- Activity
Rewrite the lines below with every "SportConfig" replaced by "GymConfig" and nothing else changed. Leave the pictures out of your answer.

*** Dataset entries ***

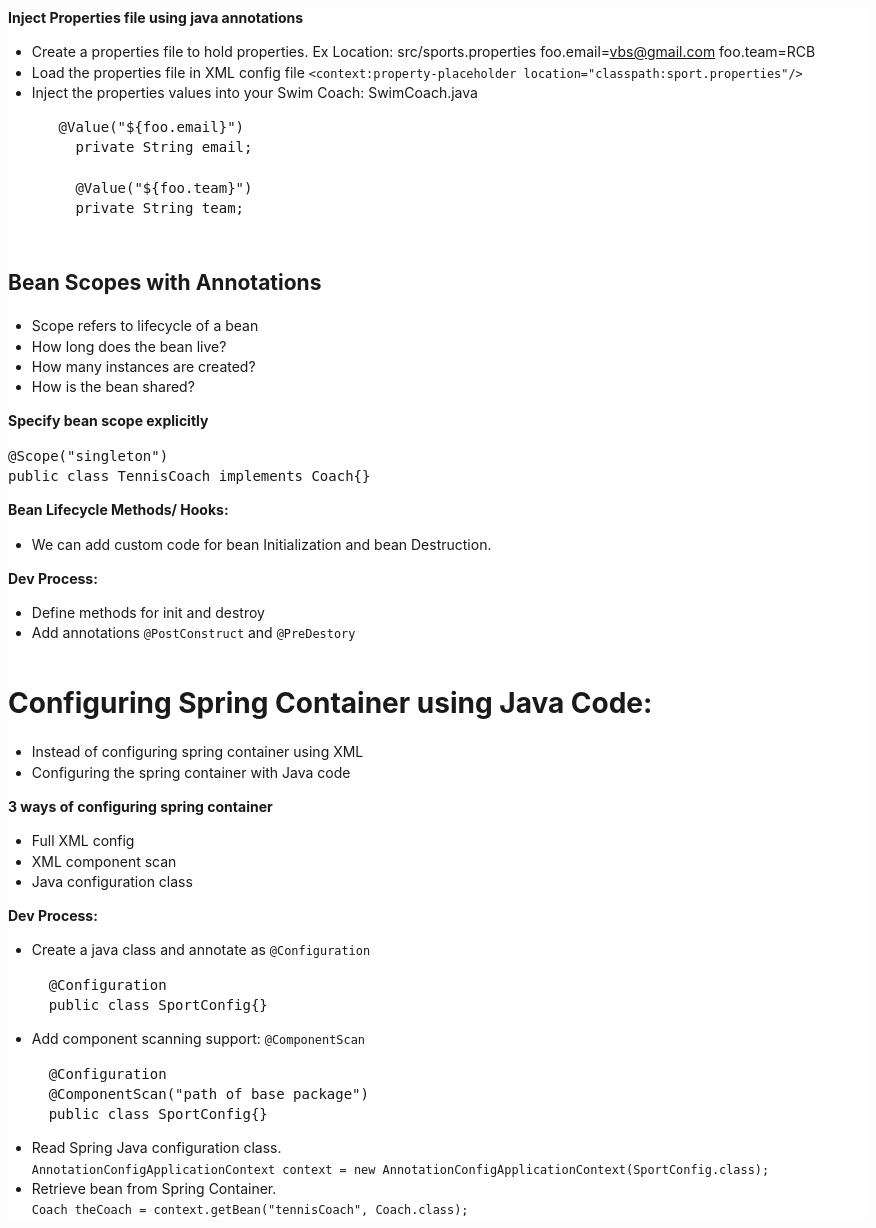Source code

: **Inject Properties file using java annotations**
- Create a properties file to hold properties. Ex Location: src/sports.properties
	foo.email=vbs@gmail.com
	foo.team=RCB
- Load the properties file in XML config file
	`<context:property-placeholder location="classpath:sport.properties"/> `
- Inject the properties values into your Swim Coach: SwimCoach.java
<pre>
      @Value("${foo.email}")
    	private String email;
        
    	@Value("${foo.team}")
    	private String team;
      </pre>

## Bean Scopes with Annotations ##
- Scope refers to lifecycle of a bean
- How long does the bean live?
- How many instances are created?
- How is the bean shared?

**Specify bean scope explicitly**
<pre>
@Scope("singleton")
public class TennisCoach implements Coach{}
</pre>

**Bean Lifecycle Methods/ Hooks:**
- We can add custom code for bean Initialization and bean Destruction.

**Dev Process:**
- Define methods for init and destroy
- Add annotations `@PostConstruct` and `@PreDestory`

# Configuring Spring Container using Java Code: #

- Instead of configuring spring container using XML
- Configuring the spring container with Java code

**3 ways of configuring spring container**
- Full XML config
- XML component scan
- Java configuration class

**Dev Process:**
- Create a java class and annotate as `@Configuration`
  <pre>
	@Configuration
	public class SportConfig{}
  </pre>
- Add component scanning support: `@ComponentScan`
  <pre>
	@Configuration
	@ComponentScan("path of base package")
	public class SportConfig{}
  </pre>
- Read Spring Java configuration class. \
	`AnnotationConfigApplicationContext context = new AnnotationConfigApplicationContext(SportConfig.class);`
- Retrieve bean from Spring Container. \
	`Coach theCoach = context.getBean("tennisCoach", Coach.class);`
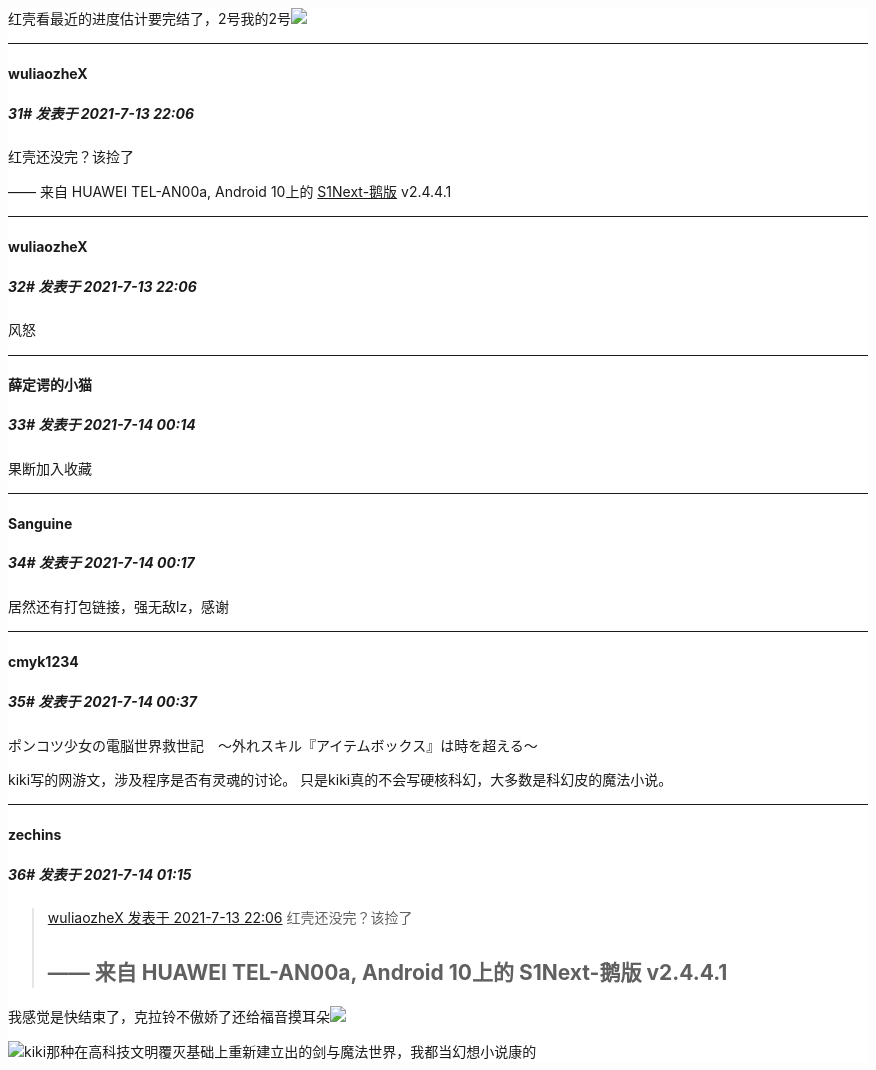 红壳看最近的进度估计要完结了，2号我的2号<img src="https://static.saraba1st.com/image/smiley/face2017/138.png" referrerpolicy="no-referrer">

*****

####  wuliaozheX  
##### 31#       发表于 2021-7-13 22:06

红壳还没完？该捡了

—— 来自 HUAWEI TEL-AN00a, Android 10上的 [S1Next-鹅版](https://github.com/ykrank/S1-Next/releases) v2.4.4.1

*****

####  wuliaozheX  
##### 32#       发表于 2021-7-13 22:06

风怒

*****

####  薛定谔的小猫  
##### 33#       发表于 2021-7-14 00:14

果断加入收藏

*****

####  Sanguine  
##### 34#       发表于 2021-7-14 00:17

居然还有打包链接，强无敌lz，感谢

*****

####  cmyk1234  
##### 35#       发表于 2021-7-14 00:37

ポンコツ少女の電脳世界救世記　～外れスキル『アイテムボックス』は時を超える～

kiki写的网游文，涉及程序是否有灵魂的讨论。
只是kiki真的不会写硬核科幻，大多数是科幻皮的魔法小说。

*****

####  zechins  
##### 36#       发表于 2021-7-14 01:15

<blockquote><a href="httphttps://bbs.saraba1st.com/2b/forum.php?mod=redirect&amp;goto=findpost&amp;pid=51948415&amp;ptid=2015173" target="_blank">wuliaozheX 发表于 2021-7-13 22:06</a>
红壳还没完？该捡了

—— 来自 HUAWEI TEL-AN00a, Android 10上的 S1Next-鹅版 v2.4.4.1</blockquote>
我感觉是快结束了，克拉铃不傲娇了还给福音摸耳朵<img src="https://static.saraba1st.com/image/smiley/face2017/068.png" referrerpolicy="no-referrer">
-----------------------------------
<img src="https://static.saraba1st.com/image/smiley/face2017/001.png" referrerpolicy="no-referrer">kiki那种在高科技文明覆灭基础上重新建立出的剑与魔法世界，我都当幻想小说康的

*** End of Dataset entries ***

- Written solution
Source code

: **Inject Properties file using java annotations**
- Create a properties file to hold properties. Ex Location: src/sports.properties
	foo.email=vbs@gmail.com
	foo.team=RCB
- Load the properties file in XML config file
	`<context:property-placeholder location="classpath:sport.properties"/> `
- Inject the properties values into your Swim Coach: SwimCoach.java
<pre>
      @Value("${foo.email}")
    	private String email;
        
    	@Value("${foo.team}")
    	private String team;
      </pre>

## Bean Scopes with Annotations ##
- Scope refers to lifecycle of a bean
- How long does the bean live?
- How many instances are created?
- How is the bean shared?

**Specify bean scope explicitly**
<pre>
@Scope("singleton")
public class TennisCoach implements Coach{}
</pre>

**Bean Lifecycle Methods/ Hooks:**
- We can add custom code for bean Initialization and bean Destruction.

**Dev Process:**
- Define methods for init and destroy
- Add annotations `@PostConstruct` and `@PreDestory`

# Configuring Spring Container using Java Code: #

- Instead of configuring spring container using XML
- Configuring the spring container with Java code

**3 ways of configuring spring container**
- Full XML config
- XML component scan
- Java configuration class

**Dev Process:**
- Create a java class and annotate as `@Configuration`
  <pre>
	@Configuration
	public class GymConfig{}
  </pre>
- Add component scanning support: `@ComponentScan`
  <pre>
	@Configuration
	@ComponentScan("path of base package")
	public class GymConfig{}
  </pre>
- Read Spring Java configuration class. \
	`AnnotationConfigApplicationContext context = new AnnotationConfigApplicationContext(GymConfig.class);`
- Retrieve bean from Spring Container. \
	`Coach theCoach = context.getBean("tennisCoach", Coach.class);`
 红壳看最近的进度估计要完结了，2号我的2号<img src="https://static.saraba1st.com/image/smiley/face2017/138.png" referrerpolicy="no-referrer">

*****

####  wuliaozheX  
##### 31#       发表于 2021-7-13 22:06

红壳还没完？该捡了

—— 来自 HUAWEI TEL-AN00a, Android 10上的 [S1Next-鹅版](https://github.com/ykrank/S1-Next/releases) v2.4.4.1

*****

####  wuliaozheX  
##### 32#       发表于 2021-7-13 22:06

风怒

*****

####  薛定谔的小猫  
##### 33#       发表于 2021-7-14 00:14

果断加入收藏

*****

####  Sanguine  
##### 34#       发表于 2021-7-14 00:17

居然还有打包链接，强无敌lz，感谢

*****

####  cmyk1234  
##### 35#       发表于 2021-7-14 00:37

ポンコツ少女の電脳世界救世記　～外れスキル『アイテムボックス』は時を超える～

kiki写的网游文，涉及程序是否有灵魂的讨论。
只是kiki真的不会写硬核科幻，大多数是科幻皮的魔法小说。

*****

####  zechins  
##### 36#       发表于 2021-7-14 01:15

<blockquote><a href="httphttps://bbs.saraba1st.com/2b/forum.php?mod=redirect&amp;goto=findpost&amp;pid=51948415&amp;ptid=2015173" target="_blank">wuliaozheX 发表于 2021-7-13 22:06</a>
红壳还没完？该捡了

—— 来自 HUAWEI TEL-AN00a, Android 10上的 S1Next-鹅版 v2.4.4.1</blockquote>
我感觉是快结束了，克拉铃不傲娇了还给福音摸耳朵<img src="https://static.saraba1st.com/image/smiley/face2017/068.png" referrerpolicy="no-referrer">
-----------------------------------
<img src="https://static.saraba1st.com/image/smiley/face2017/001.png" referrerpolicy="no-referrer">kiki那种在高科技文明覆灭基础上重新建立出的剑与魔法世界，我都当幻想小说康的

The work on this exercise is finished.